Priority #3: Run Real-Time Risk Assessment Models
Now that we looked at external integrations, it’s time to also look inward. All Financial Institutions are recommended to use risk-based approaches to conduct customer due diligence (or KYC). Moreover, risk assessments should also be done as frequently as possible, and not just during the customer’s initial onboarding stage. It’s important to continuously keep an eye out for irregular user activity, new adverse media/sanction hits and plain old suspicious behaviour. I think using a quantitative model that gives each user a risk ‘score’ is very subjective and takes a million years to optimise/test.
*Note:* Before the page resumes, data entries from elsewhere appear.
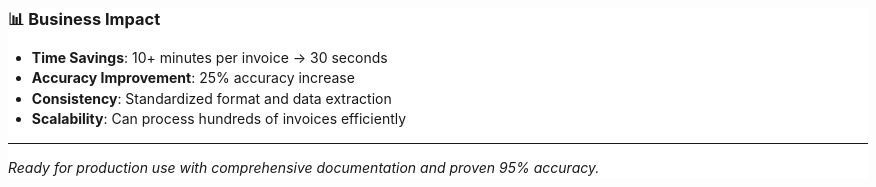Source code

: ### 📊 Business Impact
- **Time Savings**: 10+ minutes per invoice → 30 seconds
- **Accuracy Improvement**: 25% accuracy increase
- **Consistency**: Standardized format and data extraction
- **Scalability**: Can process hundreds of invoices efficiently

---

*Ready for production use with comprehensive documentation and proven 95% accuracy.*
It’s better to just divide your userbase into low (Simplified Due Diligence), medium (Standard Customer Due Diligence) and high (Enhanced Due Diligence) risk. Users could be assigned to each category using a decision tree, and these inputs to those decisions should be easily modified when regulatory climates and business appetites change.
I think of Real-Time Risk Assessment Models like a chain of Excel Formulas that changes whenever another data point changes. For example, a payroll FinTech might have a high risk, digital advertising agency based in the UK sending money on behalf of its Albanian clients (a country on the FATF Grey List before Q4 2023). As soon as the compliance team indicates that Albania is no longer a high risk country on one data table, that simultaneously updates another field that indicates how risky a payment is on the transactions data table, which feeds into another field that indicates the payment beneficiary’s risk on the customers’ data table, which is finally also an input of the customer’s overall risk field. Hope you get the idea! The biggest challenge here would be an engineering one, how do you update these fields quickly when there are a million rows of data, and how would you prevent errors in one field from screwing up your entire database (#REF)?
Putting It Together
Compliance requirements like KYC are often less prioritised in FinTech because it is a cost, it isn’t sexy and it involves regulations. However, thinking about KYC compliance from a Product, Data and Engineering perspective can make this challenge slightly more interesting. Designing a scalable onboarding and KYC process requires FinTechs to put operational tools first and create convenient experiences for both users and compliance staff so that everyone can quickly get through this painful process together!